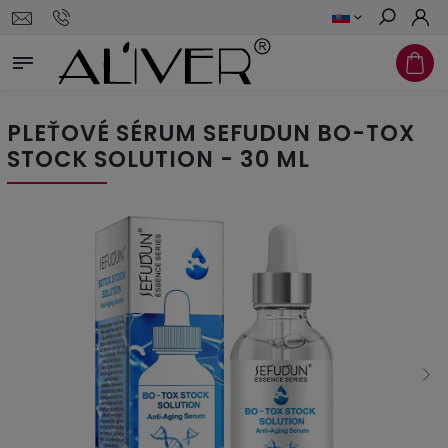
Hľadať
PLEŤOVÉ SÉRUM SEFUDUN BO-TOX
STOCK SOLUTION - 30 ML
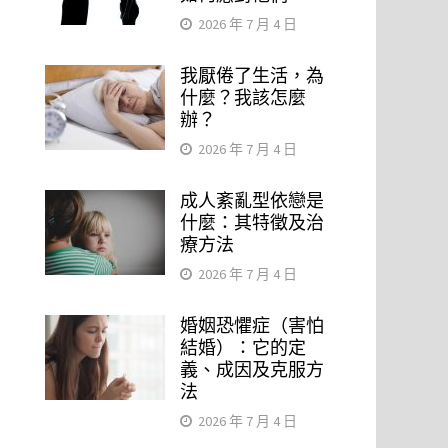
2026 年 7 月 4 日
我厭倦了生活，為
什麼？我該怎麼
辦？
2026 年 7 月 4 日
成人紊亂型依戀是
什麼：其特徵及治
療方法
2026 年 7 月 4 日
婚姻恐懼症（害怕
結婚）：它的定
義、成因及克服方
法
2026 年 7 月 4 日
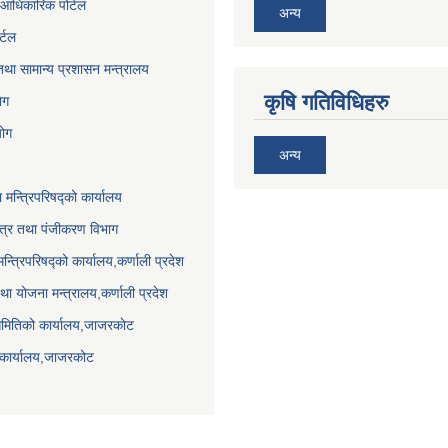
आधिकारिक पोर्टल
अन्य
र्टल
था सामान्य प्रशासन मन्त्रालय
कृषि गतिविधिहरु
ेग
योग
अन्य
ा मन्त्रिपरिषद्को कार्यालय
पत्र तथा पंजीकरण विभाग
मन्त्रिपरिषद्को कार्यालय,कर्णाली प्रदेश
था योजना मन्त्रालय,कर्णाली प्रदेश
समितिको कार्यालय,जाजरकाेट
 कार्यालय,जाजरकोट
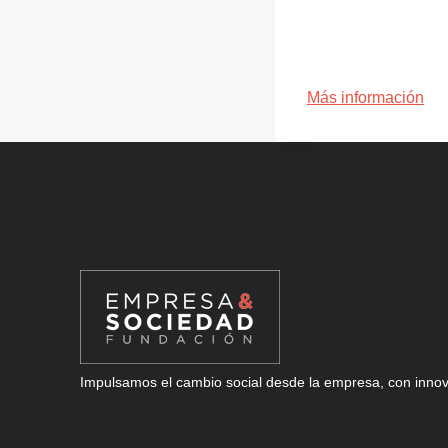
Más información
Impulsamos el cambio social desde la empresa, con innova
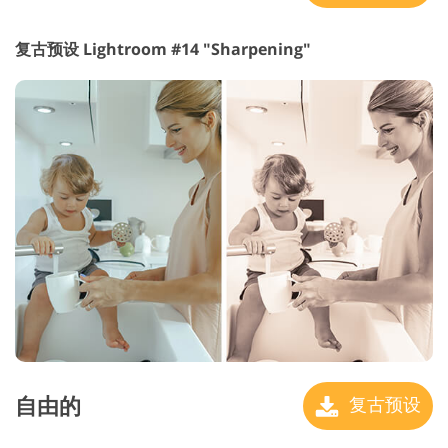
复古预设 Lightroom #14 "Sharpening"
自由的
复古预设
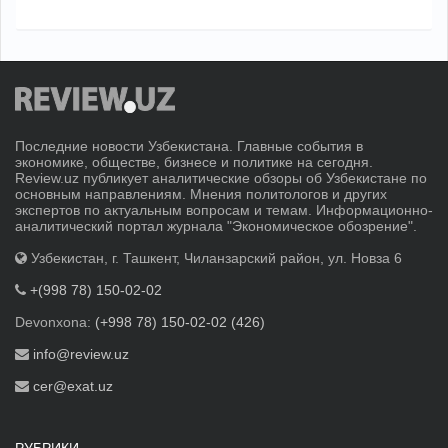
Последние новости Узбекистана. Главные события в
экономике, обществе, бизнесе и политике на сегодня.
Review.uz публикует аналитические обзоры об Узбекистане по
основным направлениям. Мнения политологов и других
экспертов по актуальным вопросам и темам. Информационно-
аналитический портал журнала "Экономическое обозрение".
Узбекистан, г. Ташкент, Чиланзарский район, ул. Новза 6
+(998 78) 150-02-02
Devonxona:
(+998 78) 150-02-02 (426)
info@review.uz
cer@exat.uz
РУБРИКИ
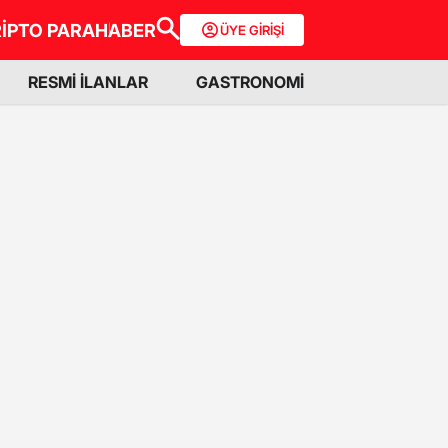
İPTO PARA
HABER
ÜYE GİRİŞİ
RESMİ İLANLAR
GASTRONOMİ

--*--

DIRECTIONS →
Would you retype the entries above in full, exactly as written, minus the pictures?

WORKED SOLUTION →
Hľadať
PLEŤOVÉ SÉRUM SEFUDUN BO-TOX
STOCK SOLUTION - 30 ML
2026 年 7 月 4 日
我厭倦了生活，為
什麼？我該怎麼
辦？
2026 年 7 月 4 日
成人紊亂型依戀是
什麼：其特徵及治
療方法
2026 年 7 月 4 日
婚姻恐懼症（害怕
結婚）：它的定
義、成因及克服方
法
2026 年 7 月 4 日
आधिकारिक पोर्टल
अन्य
र्टल
था सामान्य प्रशासन मन्त्रालय
कृषि गतिविधिहरु
ेग
योग
अन्य
ा मन्त्रिपरिषद्को कार्यालय
पत्र तथा पंजीकरण विभाग
मन्त्रिपरिषद्को कार्यालय,कर्णाली प्रदेश
था योजना मन्त्रालय,कर्णाली प्रदेश
समितिको कार्यालय,जाजरकाेट
 कार्यालय,जाजरकोट
Más información
Impulsamos el cambio social desde la empresa, con innova
复古预设 Lightroom #14 "Sharpening"
自由的
复古预设
Последние новости Узбекистана. Главные события в
экономике, обществе, бизнесе и политике на сегодня.
Review.uz публикует аналитические обзоры об Узбекистане по
основным направлениям. Мнения политологов и других
экспертов по актуальным вопросам и темам. Информационно-
аналитический портал журнала "Экономическое обозрение".
Узбекистан, г. Ташкент, Чиланзарский район, ул. Новза 6
+(998 78) 150-02-02
Devonxona:
(+998 78) 150-02-02 (426)
info@review.uz
cer@exat.uz
РУБРИКИ
İPTO PARA
HABER
ÜYE GİRİŞİ
RESMİ İLANLAR
GASTRONOMİ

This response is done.